The Sleep Deprivation Publicity Stunt That Drove One Man Crazy

Back in 1959, science, charity and publicity all came together in a particular stunt pulled off by radio DJ Peter Tripp. He would stay awake for 200 hours, broadcasting his regular show at its regular time. Officially, it was a charity drive for the March of Dimes. Tripp would sit out in a booth in Times Square, and people would pledge money to the cause. It was also a valuable scientific experiment that sleep researchers took advantage of. They took shifts sitting with Tripp, both to make sure he wasn’t in physical danger and to keep him from falling asleep. Amazingly, most of the way through the ordeal, Tripp was able to do his show fairly well. However, after about 100 hours of wakefulness, Tripp was no longer able to recite the alphabet or solve simple math problems.

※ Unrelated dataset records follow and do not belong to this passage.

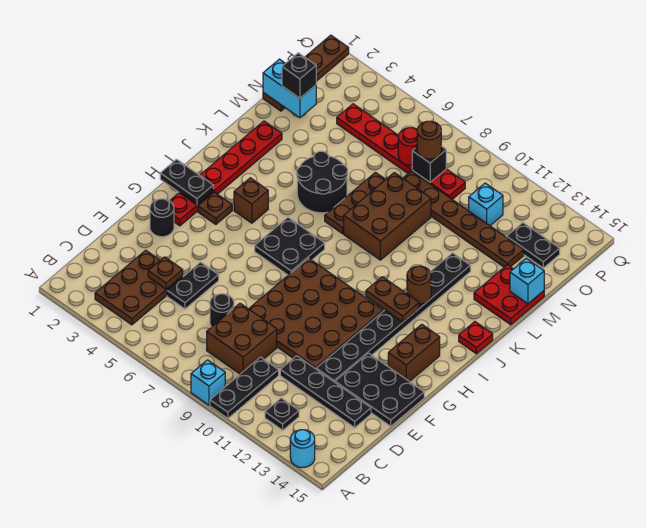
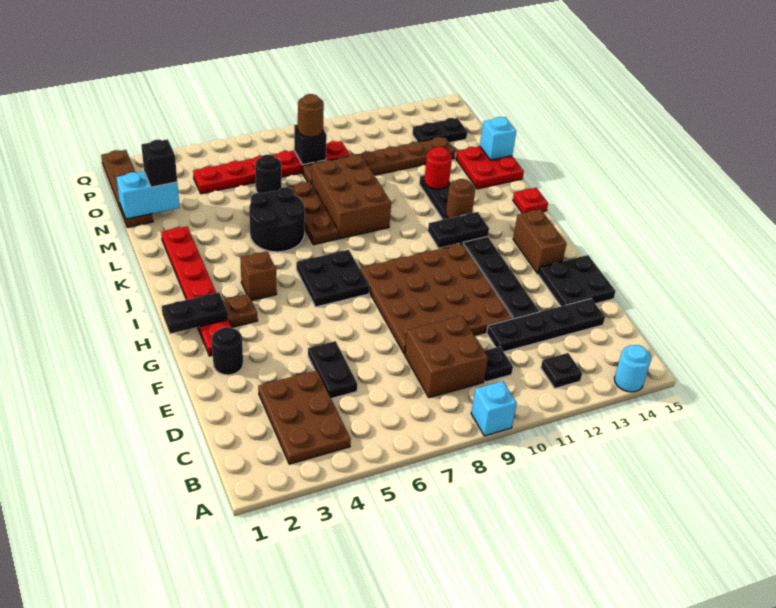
black plate A10:C10 level 1 -> black plate C10 level 1
brown plate D4 level 2 -> none
black round brick D7 level 1 -> black round brick N6 level 1
black plate E13:F15 level 1 -> black plate E14:F15 level 1
brown plate I11:I12 level 2 -> black plate I11:I12 level 2
red round brick O7 level 2 -> red round brick L12 level 2
cyan brick O11 level 1 -> none

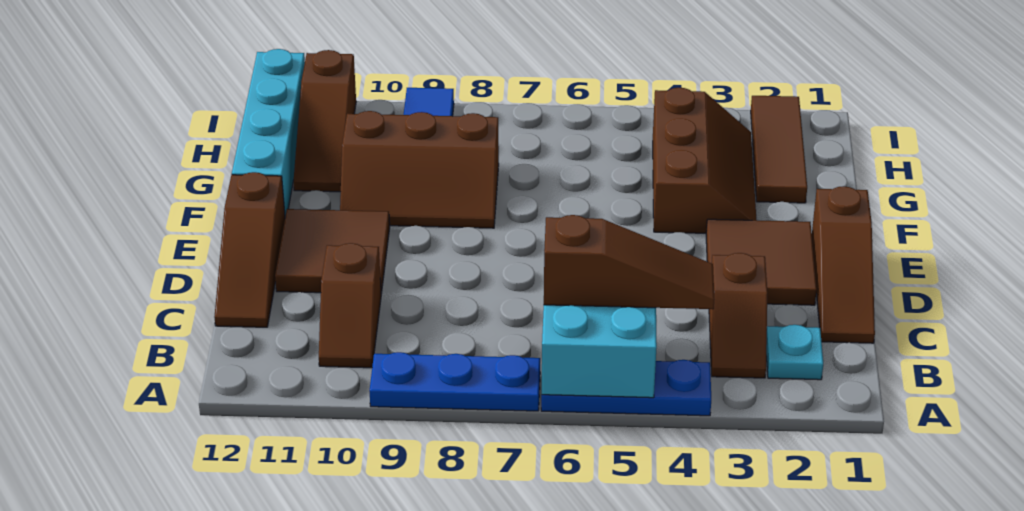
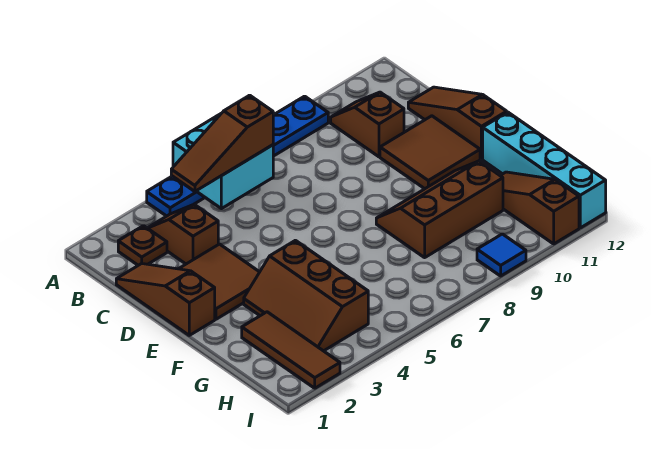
cyan plate B2 level 1 -> brown plate B2 level 1

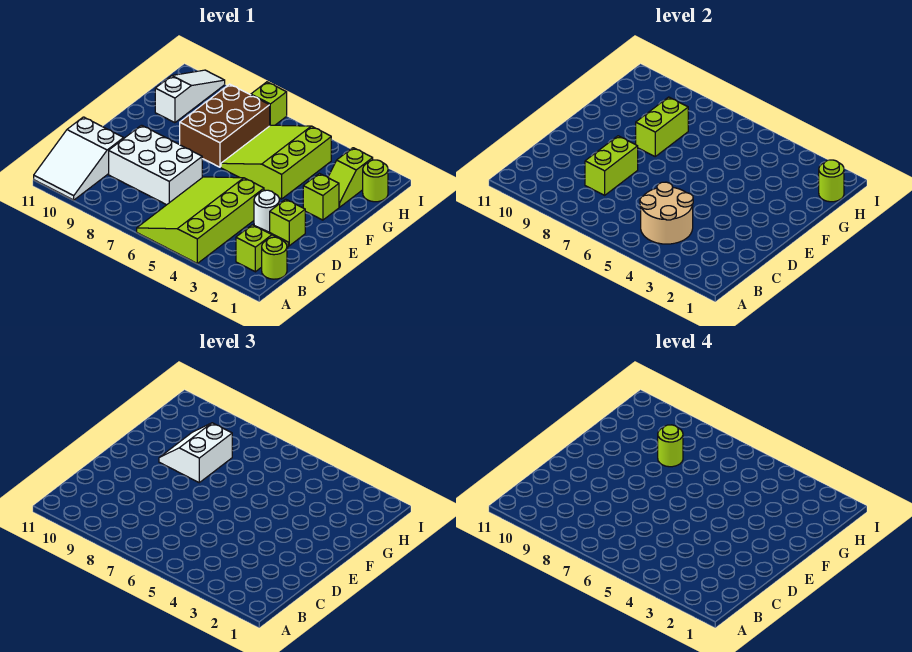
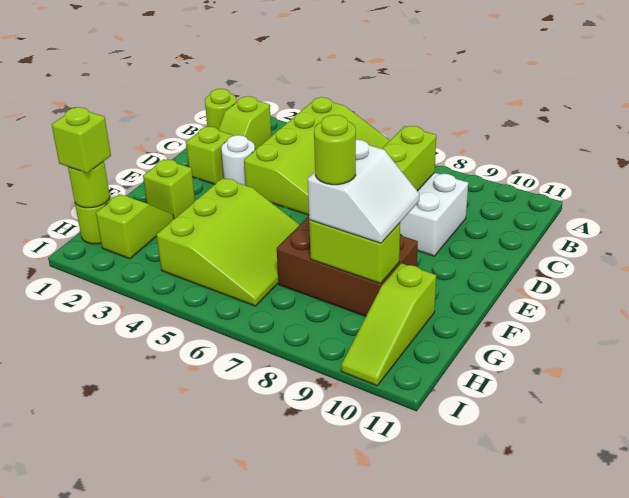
white slope A10:C11 level 1 top C -> none
tan round brick B4:C5 level 2 -> none
brown brick F7:H8 level 1 -> brown brick F7:G9 level 1
lime brick F8:G8 level 2 -> lime brick G8:G9 level 2
white slope G10:I10 level 1 top G -> lime slope G10:I10 level 1 top G
lime brick I7 level 1 -> lime brick H1 level 3

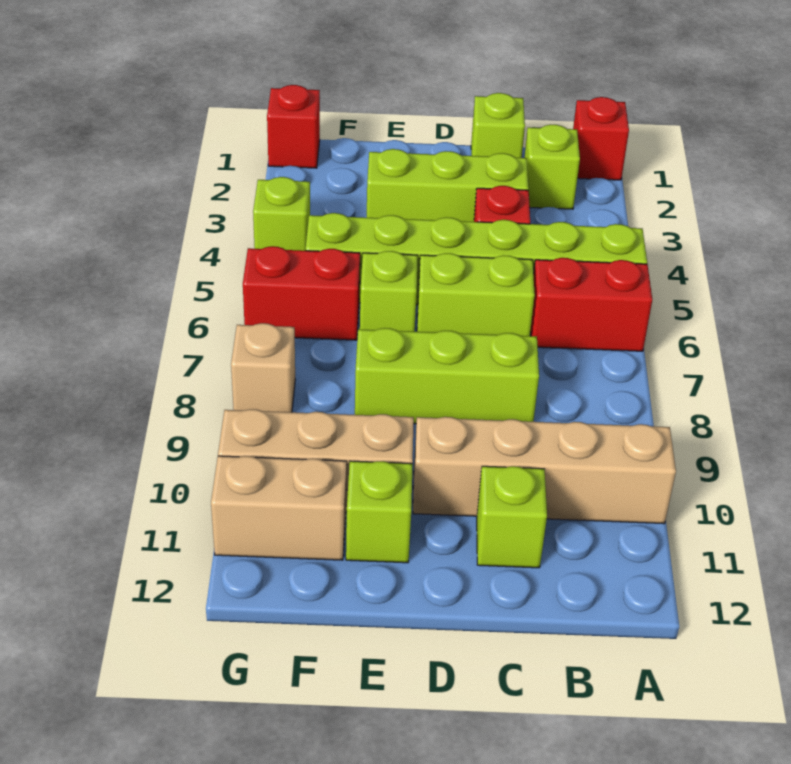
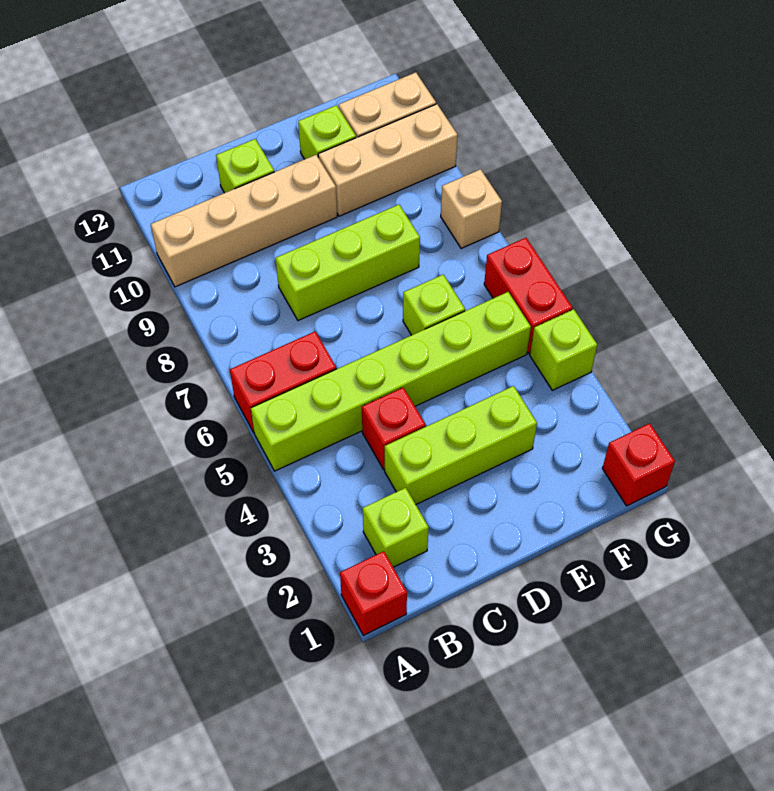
lime brick C1 level 1 -> none
lime brick C6:D6 level 1 -> none
red brick F6:G6 level 1 -> red brick G5:G6 level 1

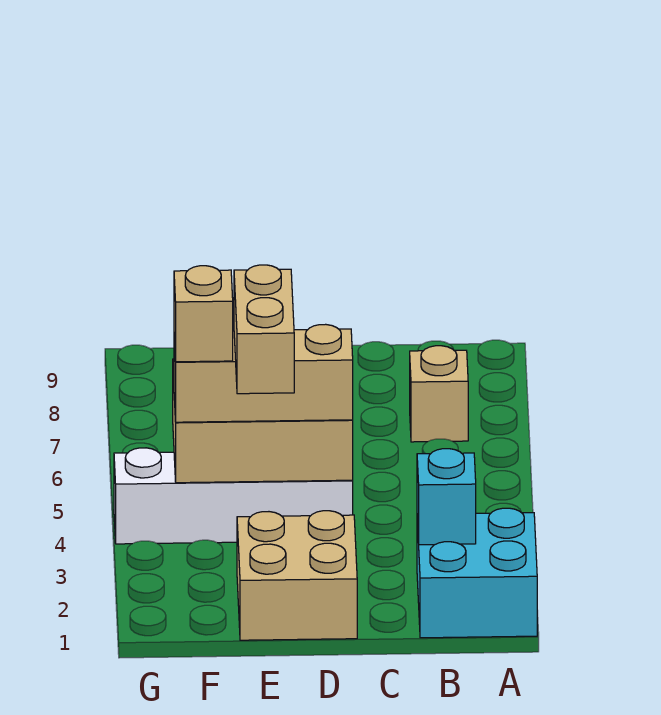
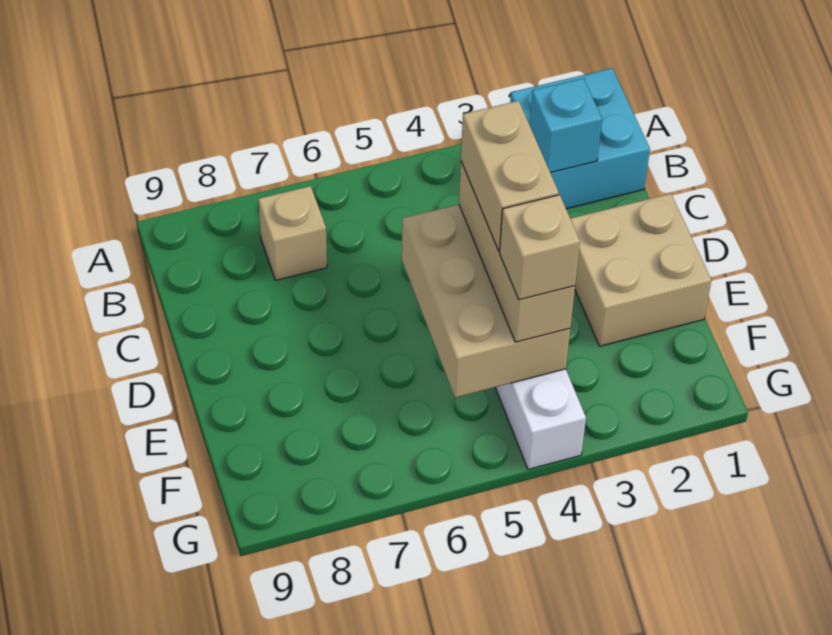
tan brick E3:E4 level 4 -> tan brick D4:E4 level 4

After 120 hours, he began having hallucinations. Eventually, confusion took over his mind, and during the last few hours, he didn’t even believe he was Peter Tripp. He did manage to stay awake for 200 hours, though he was drugged regularly for the last 66 hours of it. After 24 hours of monitored sleep, he emerged, apparently none the worse for wear. However, in the end the experiment affected him permanently. Soon afterwards, he lost his job, his wife divorced him, and he was indicted in the payola scandal of 1960.